The total supply of beef in cold storage at the end of March was 502.4 million pounds, 11.2 percent higher than a year ago and 7.2 percent higher than the five year average. Boneless beef inventories at 466.9 million pounds were 10.6 percent higher than a year ago. We think the slowdown in foodservice demand likely caused some grinding beef to back up in cold storage.

Also some of the imported beef that normally would have gone directly to fast food customers may have backed up in cold storage too. Inventories of beef cuts were up 20 percent from a year ago, reflecting the slowdown in foodservice demand. The big jump in beef prices recently, especially the increase in the value of 50CL beef, may encourage some inventory drawdown in April.

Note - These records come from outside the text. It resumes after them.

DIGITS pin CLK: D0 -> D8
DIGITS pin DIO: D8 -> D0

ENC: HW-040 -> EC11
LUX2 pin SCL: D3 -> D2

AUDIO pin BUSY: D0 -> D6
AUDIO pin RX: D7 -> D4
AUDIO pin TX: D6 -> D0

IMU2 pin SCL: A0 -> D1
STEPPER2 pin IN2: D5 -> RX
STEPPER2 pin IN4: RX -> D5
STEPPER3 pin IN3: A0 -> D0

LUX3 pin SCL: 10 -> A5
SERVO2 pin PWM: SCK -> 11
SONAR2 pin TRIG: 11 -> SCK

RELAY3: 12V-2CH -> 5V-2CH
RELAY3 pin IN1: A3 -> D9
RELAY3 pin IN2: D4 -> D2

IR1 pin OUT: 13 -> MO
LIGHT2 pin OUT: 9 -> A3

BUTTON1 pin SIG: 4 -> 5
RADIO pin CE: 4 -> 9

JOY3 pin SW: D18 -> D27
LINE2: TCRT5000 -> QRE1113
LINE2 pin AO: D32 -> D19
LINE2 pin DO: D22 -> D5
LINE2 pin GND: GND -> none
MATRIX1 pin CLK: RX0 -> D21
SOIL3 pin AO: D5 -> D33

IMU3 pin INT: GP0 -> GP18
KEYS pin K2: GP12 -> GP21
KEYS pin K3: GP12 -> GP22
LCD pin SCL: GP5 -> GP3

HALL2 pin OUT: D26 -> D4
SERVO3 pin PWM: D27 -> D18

Pork inventory was estimated at 621.9 million pounds, 2.2 percent higher than a year ago and 1.9 percent higher than the five year average. Belly inventories were 34 percent higher than a year ago and help explain the extreme weakness in belly prices in late March and early April. On the other hand, good retail demand caused pork loin inventories to counter seasonally decline.

While boneless pork loin inventories at the end of March were still 10 percent higher than a year ago, inventory declined 12 percent from the previous month when normally we expect to see an increase. Good clearance at retail helped deplete some of the large inventories accumulated in January and February.

The supply of chicken in cold storage was 921.4 million pounds, 6.1 percent higher than a year ago and 14.2 percent higher than the five year average. Chicken supplies were unchanged from a month ago compared to an average decline of 1 percent in the past five years. The smaller than expected drawdown in stocks reflects the slowdown in foodservice demand, with large supplies of chicken breasts now backed up in the freezer.

Breast meat freezer inventory was 226.7 million pounds, 27.3 percent higher than a year ago. Breast meat inventories increased 2 percent vs. a 5 percent average decline in the last five years. Turkey inventory was 389.1 million pounds, 17 percent lower than a year ago.

Inventory of whole turkeys remains limited at 165.1 million pounds, 26.7 percent lower than last year. Inventory of all lamb and mutton at the end of March was 38.6 million pounds, 24 percent lower than a year ago.